_Work order:_ Output a verbatim copy of the data, cut off after the line that contains "rotating eccentrically at".
_ _ _ _ _ _ _
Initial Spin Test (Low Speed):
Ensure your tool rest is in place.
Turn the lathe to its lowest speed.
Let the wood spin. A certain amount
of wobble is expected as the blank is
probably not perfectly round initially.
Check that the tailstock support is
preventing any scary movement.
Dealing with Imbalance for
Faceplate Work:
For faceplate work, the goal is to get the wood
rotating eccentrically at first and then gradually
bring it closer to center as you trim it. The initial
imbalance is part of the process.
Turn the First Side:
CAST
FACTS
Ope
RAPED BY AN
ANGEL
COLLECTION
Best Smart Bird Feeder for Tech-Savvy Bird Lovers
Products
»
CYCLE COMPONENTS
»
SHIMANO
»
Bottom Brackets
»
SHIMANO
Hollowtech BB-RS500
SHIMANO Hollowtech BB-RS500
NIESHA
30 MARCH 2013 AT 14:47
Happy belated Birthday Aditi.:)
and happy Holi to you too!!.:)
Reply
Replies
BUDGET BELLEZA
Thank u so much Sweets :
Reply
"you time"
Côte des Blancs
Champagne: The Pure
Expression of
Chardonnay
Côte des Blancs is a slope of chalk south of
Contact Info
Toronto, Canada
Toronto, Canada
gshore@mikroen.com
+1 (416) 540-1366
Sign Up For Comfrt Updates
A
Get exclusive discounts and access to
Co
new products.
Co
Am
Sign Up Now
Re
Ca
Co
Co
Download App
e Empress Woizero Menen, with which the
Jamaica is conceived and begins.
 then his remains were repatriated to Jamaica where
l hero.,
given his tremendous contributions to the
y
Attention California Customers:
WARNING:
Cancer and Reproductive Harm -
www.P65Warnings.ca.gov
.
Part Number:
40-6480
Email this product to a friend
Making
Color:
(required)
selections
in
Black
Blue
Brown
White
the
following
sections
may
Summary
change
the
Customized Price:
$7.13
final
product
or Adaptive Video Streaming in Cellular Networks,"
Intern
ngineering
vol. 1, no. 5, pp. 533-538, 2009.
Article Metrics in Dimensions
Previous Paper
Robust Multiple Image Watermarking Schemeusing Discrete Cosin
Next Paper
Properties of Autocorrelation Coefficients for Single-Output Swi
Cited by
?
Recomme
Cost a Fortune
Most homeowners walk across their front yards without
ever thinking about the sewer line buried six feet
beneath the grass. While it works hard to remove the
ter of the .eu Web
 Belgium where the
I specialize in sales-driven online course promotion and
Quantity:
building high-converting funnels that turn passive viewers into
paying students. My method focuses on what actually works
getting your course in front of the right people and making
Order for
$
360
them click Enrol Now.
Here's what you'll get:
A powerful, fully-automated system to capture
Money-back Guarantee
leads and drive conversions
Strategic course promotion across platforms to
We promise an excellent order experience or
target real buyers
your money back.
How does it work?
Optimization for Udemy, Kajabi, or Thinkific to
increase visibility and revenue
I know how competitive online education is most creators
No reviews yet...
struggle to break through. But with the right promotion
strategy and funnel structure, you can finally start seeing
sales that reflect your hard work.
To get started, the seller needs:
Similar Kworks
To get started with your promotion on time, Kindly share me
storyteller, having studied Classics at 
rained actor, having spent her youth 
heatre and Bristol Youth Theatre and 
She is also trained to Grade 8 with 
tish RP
_ _ _ _ _ _ _
_Result below:_
Initial Spin Test (Low Speed):
Ensure your tool rest is in place.
Turn the lathe to its lowest speed.
Let the wood spin. A certain amount
of wobble is expected as the blank is
probably not perfectly round initially.
Check that the tailstock support is
preventing any scary movement.
Dealing with Imbalance for
Faceplate Work:
For faceplate work, the goal is to get the wood
rotating eccentrically at first and then gradually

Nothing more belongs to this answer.